0
votes

I trained a DNN model, get good training accuracy but bad evaluation accuracy.

def DNN_Metrix(shape, dropout):
    model = tf.keras.Sequential()
    print(shape)
    model.add(tf.keras.layers.Flatten(input_shape=shape))
    model.add(tf.keras.layers.Dense(10,activation=tf.nn.relu))
    for i in range(0,2):
        model.add(tf.keras.layers.Dense(10,activation=tf.nn.relu))
    model.add(tf.keras.layers.Dense(8,activation=tf.nn.tanh))
    model.add(tf.keras.layers.Dense(1, activation=tf.nn.sigmoid))
    model.compile(loss='binary_crossentropy',
                      optimizer=tf.keras.optimizers.Adam(),
                      metrics=['accuracy'])
    return model

model_dnn = DNN_Metrix(shape=(28,20,1), dropout=0.1)
model_dnn.fit(
    train_dataset, 
    steps_per_epoch=1000, 
    epochs=10, 
    verbose=2
)

Here is my training process, and result:

Epoch 10/10 - 55s - loss: 0.4763 - acc: 0.7807

But when I evaluation with test dataset, I got:

result = model_dnn.evaluate(np.array(X_test), np.array(y_test), batch_size=len(X_test))

loss, accuracy = [0.9485417604446411, 0.3649936616420746] it's a binary classification, Positive label : Negetive label is about 0.37 : 0.63

I don't think it was result from overfiting, I have 700k instances when training, with shape of 28 * 20, and my DNN model is simple and have few parameters.

Here is my code when generating the test data and training data:

def parse_function(example_proto):
    dics = {
            'feature': tf.FixedLenFeature(shape=(), dtype=tf.string, default_value=None),
            'label': tf.FixedLenFeature(shape=(2), dtype=tf.float32),
            'shape': tf.FixedLenFeature(shape=(2), dtype=tf.int64)
            }
    parsed_example = tf.parse_single_example(example_proto, dics)
    parsed_example['feature'] = tf.decode_raw(parsed_example['feature'], tf.float64)
    parsed_example['feature'] = tf.reshape(parsed_example['feature'], [28,20,1])
    label_t = tf.cast(parsed_example['label'], tf.int32)

    parsed_example['label'] = parsed_example['label'][1]

    return parsed_example['feature'], parsed_example['label']


def read_tfrecord(train_tfrecord):
    dataset = tf.data.TFRecordDataset(train_tfrecord)
    dataset = dataset.map(parse_function)
    dataset = dataset.shuffle(buffer_size=10000)
    dataset = dataset.repeat(100)
    dataset = dataset.batch(670)
    return dataset


def read_tfrecord_test(test_tfrecord):
    dataset = tf.data.TFRecordDataset(test_tfrecord)
    dataset = dataset.map(parse_function)
    return dataset


# tf_record_target = 'train_csv_temp_norm_vx.tfrecords'
train_files = 'train_baseline.tfrecords'
test_files = 'test_baseline.tfrecords'

train_dataset = read_tfrecord(train_files)
test_dataset  = read_tfrecord_test(test_files)


it_test_dts = test_dataset.make_one_shot_iterator()
it_train_dts = train_dataset.make_one_shot_iterator()


X_test = []
y_test = []

el = it_test_dts.get_next()

count = 1 
with tf.Session() as sess:
    while True:
        try:
            x_t, y_t = sess.run(el)
            X_test.append(x_t)
            y_test.append(y_t)
        except tf.errors.OutOfRangeError:
            break
2
I finally found the reason: I used different function to construct the tfrecord files for training and test data, when construct training data, I used df.fillna(0), but for test data, I used df.fillna(0.01). and after I reconstruct test data, all goes right.
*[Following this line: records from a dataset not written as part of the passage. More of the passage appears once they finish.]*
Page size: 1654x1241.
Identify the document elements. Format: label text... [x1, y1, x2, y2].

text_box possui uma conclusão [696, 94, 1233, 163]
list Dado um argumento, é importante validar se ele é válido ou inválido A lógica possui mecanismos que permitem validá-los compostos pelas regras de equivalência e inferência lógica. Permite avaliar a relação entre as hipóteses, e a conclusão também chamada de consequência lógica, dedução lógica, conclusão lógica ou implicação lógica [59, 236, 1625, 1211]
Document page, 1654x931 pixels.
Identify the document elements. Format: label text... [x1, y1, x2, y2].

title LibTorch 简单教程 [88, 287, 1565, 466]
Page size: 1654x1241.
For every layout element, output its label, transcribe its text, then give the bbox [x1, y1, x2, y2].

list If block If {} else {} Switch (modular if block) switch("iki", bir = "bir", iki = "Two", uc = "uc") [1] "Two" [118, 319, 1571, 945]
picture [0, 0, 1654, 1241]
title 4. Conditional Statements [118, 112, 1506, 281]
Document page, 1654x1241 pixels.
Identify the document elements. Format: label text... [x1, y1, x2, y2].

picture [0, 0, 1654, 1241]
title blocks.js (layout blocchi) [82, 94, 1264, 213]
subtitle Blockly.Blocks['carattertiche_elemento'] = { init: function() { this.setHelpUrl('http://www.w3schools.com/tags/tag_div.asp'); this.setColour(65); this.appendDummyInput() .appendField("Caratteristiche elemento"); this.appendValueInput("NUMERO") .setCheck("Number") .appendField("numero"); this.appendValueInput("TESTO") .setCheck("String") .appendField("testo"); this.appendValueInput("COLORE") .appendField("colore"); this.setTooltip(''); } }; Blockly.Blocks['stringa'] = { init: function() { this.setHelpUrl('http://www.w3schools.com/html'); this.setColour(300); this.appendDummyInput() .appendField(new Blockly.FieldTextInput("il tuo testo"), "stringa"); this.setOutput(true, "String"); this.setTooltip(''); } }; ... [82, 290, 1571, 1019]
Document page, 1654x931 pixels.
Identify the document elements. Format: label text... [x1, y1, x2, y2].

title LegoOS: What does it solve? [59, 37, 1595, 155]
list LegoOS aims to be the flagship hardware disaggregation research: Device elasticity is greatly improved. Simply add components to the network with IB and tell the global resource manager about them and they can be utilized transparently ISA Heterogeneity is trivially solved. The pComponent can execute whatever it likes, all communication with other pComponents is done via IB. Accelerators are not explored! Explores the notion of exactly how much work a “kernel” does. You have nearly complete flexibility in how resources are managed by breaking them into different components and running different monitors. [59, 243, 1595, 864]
Thanks for all guys who helped me. - Richard Lee

2 Answers

1
votes

Judging from the fact that your data distribution in your test set is [37%-63%] and your final accuracy is 0.365, I would first check the labels predicted on the test set.

Most probably, all your predictions are of class 0, provided that class 0 amounts for 37% of your dataset. In this case, it means that your neural network is not able to learn anything on the training set, and you have a massive scenario of overfitting.

I recommend that you always use a validation set, so that at the end of each epoch, you would check to see if your neural network has learnt anything. In such a situation(like yours), you would see very fast the overfitting issue.

0
votes

Training accuracy doesn't mean much. A NN can fit any random set of inputs and outputs, even if they're unrelated. That's why you want to use validation data.

After training look at your loss curves, this will give you a better idea of where things are going wrong.

NN's default to just guessing the most popular class it's seen in training data for classification problems. This is usually what happens when you haven't setup your experiment correctly.

And since your dealing with binary classification you might want to look at things like StratifiedKFold which will provided you folds of train/test data were the sample % is persevered.